Abstract

This edited collection is an important effort by the authors to address the complex issues that surround transnational, commercial surrogacy, with particular focus on the relationship between India and the West. With chapters that highlight facets of global reproductive transactions, from technology to human trafficking, the editors lay out a road map of how transnational surrogacy in India has emerged in the past decade and the implications of commercializing reproductive labor for women on all sides of the transactions. Using the now familiar trope of “outsourcing”, the editors suggest that gestational surrogacy is the epitome of women’s work where bodies are reduced to mere reproductive parts and surrogates mere vehicles for the products of labor. The editors and authors repeatedly remind the reader that inequities exist in surrogacy transactions and are heightened given broader sociopolitical and cultural contexts between India and the West. They also suggest that while surrogates are always disadvantaged in these unequal equations, each chapter attempts to place the voices of surrogates at the center and not the periphery of the interactions.

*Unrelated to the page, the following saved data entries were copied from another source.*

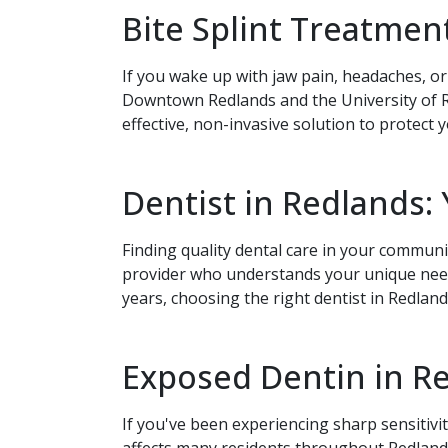
Bite Splint Treatment
If you wake up with jaw pain, headaches, or
Downtown Redlands and the University of Re
effective, non-invasive solution to protect 
Send
If you prefer to spe
Dentist in Redlands:
please call
(909) 32
Finding quality dental care in your communi
provider who understands your unique needs
years, choosing the right dentist in Redland
Exposed Dentin in Re
If you've been experiencing sharp sensitiv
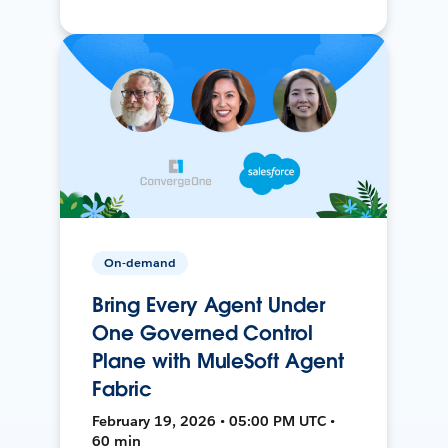
On-demand
Bring Every Agent Under
One Governed Control
Plane with MuleSoft Agent
Fabric
February 19, 2026 • 05:00 PM UTC •
60 min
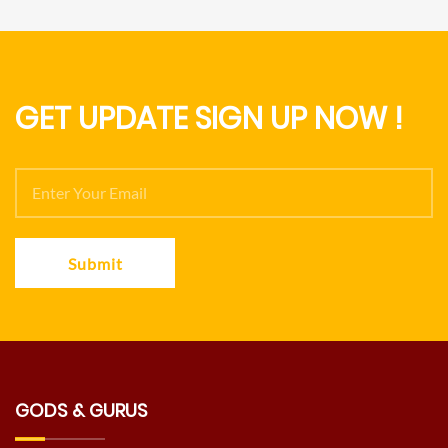
GET UPDATE SIGN UP NOW !
Submit
GODS & GURUS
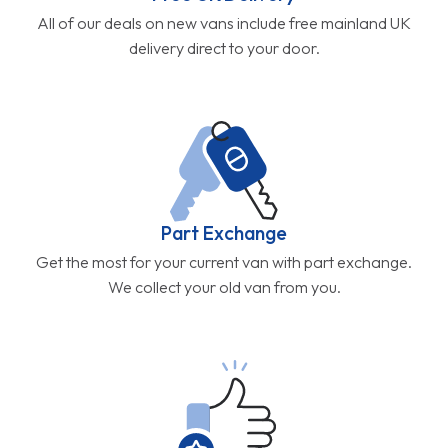
All of our deals on new vans include free mainland UK
delivery direct to your door.
Part Exchange
Get the most for your current van with part exchange.
We collect your old van from you.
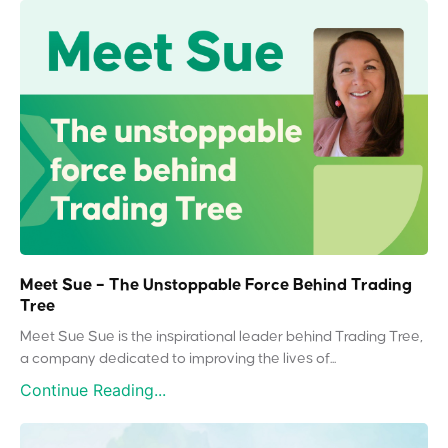
Meet Sue – The Unstoppable Force Behind Trading
Tree
Meet Sue Sue is the inspirational leader behind Trading Tree,
a company dedicated to improving the lives of...
Continue Reading...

The book consists of 11 chapters plus the introduction. One potential limitation is that the chapters would be too similar in their analyses to be effective but that is not the case. It is a compilation of interdisciplinary perspectives on surrogacy in India but each chapter speaks to the need for legislative and cultural mores to complement rather than contradict one another. The value of Globalization and Transnational Surrogacy in India lies in the depth of those 11 case studies—all the chapters are grounded in research in India—and analyses of the dialectic between women as surrogates, as customers, and as observers of assisted reproductive transactions and technologies. Perhaps the most intriguing question posed by surrogacy is not only why women as individuals participate in surrogate motherhood, although analysis of that experience is well documented within this volume, but the examination of the global processes and neoliberal policies that foster transnational migration, of adults, of potential children, and of ideologies of reproduction and motherhood.

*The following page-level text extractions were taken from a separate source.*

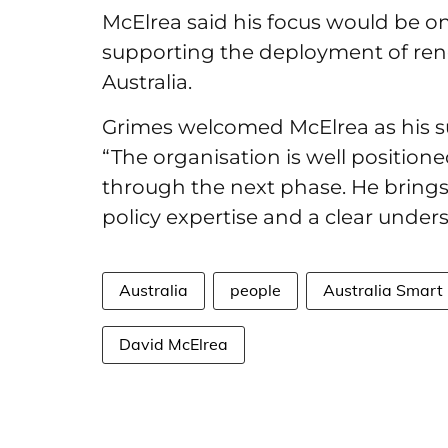
McElrea said his focus would be o
supporting the deployment of ren
Australia.
Grimes welcomed McElrea as his s
“The organisation is well positione
through the next phase. He brings
policy expertise and a clear under
Australia
people
Australia Smart 
David McElrea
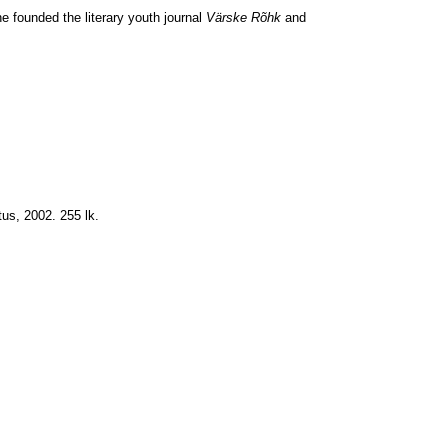
he founded the literary youth journal
Värske Rõhk
and
tus, 2002. 255 lk.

In the chapter “The Rhetoric of the Womb,” Anindita Majumdar examines the multiple facets to conversations about surrogacy in the mass media. Specifically, Majumdar draws attention to the invisibility of the surrogate and to the heightened visibility and attention paid to the moral character of the intended parents in surrogacy transactions. In this chapter, the metaphor of the womb as symbolic of hope is elucidated but as Majumdar points out, the promise of hope remains most relevant to heterosexual couples. The chapter ends with a reminder that while homosexuality has recently been decriminalized, surrogate use by same-sex Indian or Western partners remains largely shrouded in the media and arguably even deliberately omitted from discourse in newspapers. The praises of medical technology are lauded in the media but as Majumdar reminds us, the reproductive bodies themselves remain invisible and are largely reduced to laboring wombs.

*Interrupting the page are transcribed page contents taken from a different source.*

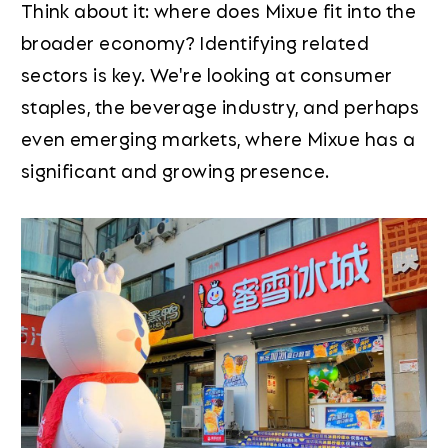
Think about it: where does Mixue fit into the
broader economy? Identifying related
sectors is key. We're looking at consumer
staples, the beverage industry, and perhaps
even emerging markets, where Mixue has a
significant and growing presence.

In another chapter by Amrita Pande, the foremost scholar of Indian commercial surrogacy, titled “The Power of Narratives,” there is an interesting and important revisitation of scholarship of kinship and motherhood. Here, Pande explores how commercial surrogacy has long been understood as a commodification and threat to the more traditional constructions of love, marriage, and family in India. Pande uses rich ethnographic data to illustrate how the narratives of IVF clinics rest heavily on culturally meaningful messages and ultimately suggests ways in which anthropological theory about gifting and exchange can help inform contemporary analyses and transnational reproductive transactions or “repro-flows.”
While each chapter makes substantial recognition of the role of technology, much more could have been said about the role of globalization itself. So too is any investigation of those whose lives and personhood are enhanced via surrogacy or who seek assisted reproductive technology really explored in any detail. Those who seek surrogacy outcomes are ironically rendered, with few exceptions, as invisible as the surrogates themselves. Additional voices and recognition of the substantial theoretical milestones that have been covered since the advent of the study of reproduction in feminist and family studies would be a good complement to the rich data presented in this volume. Ironically, too, the discussion of “outsourcing” remains rather limited in this volume in any theoretical sense although the metaphor of the global marketplace appears throughout.
Globalization and Transnational Surrogacy in India: Outsourcing Life would make a great contribution to courses in sociology, anthropology, gender studies, international policy, reproductive health, and more. While limited in its focus upon India, these chapters and the introduction have great potential to contribute to any course aimed at the ethnography of kinship and the intersections of gender and technology. The editors have sought and begin to achieve a balance between India-specific examples of the search for reproductive “well-being” and the larger, global implications of outsourced surrogacy.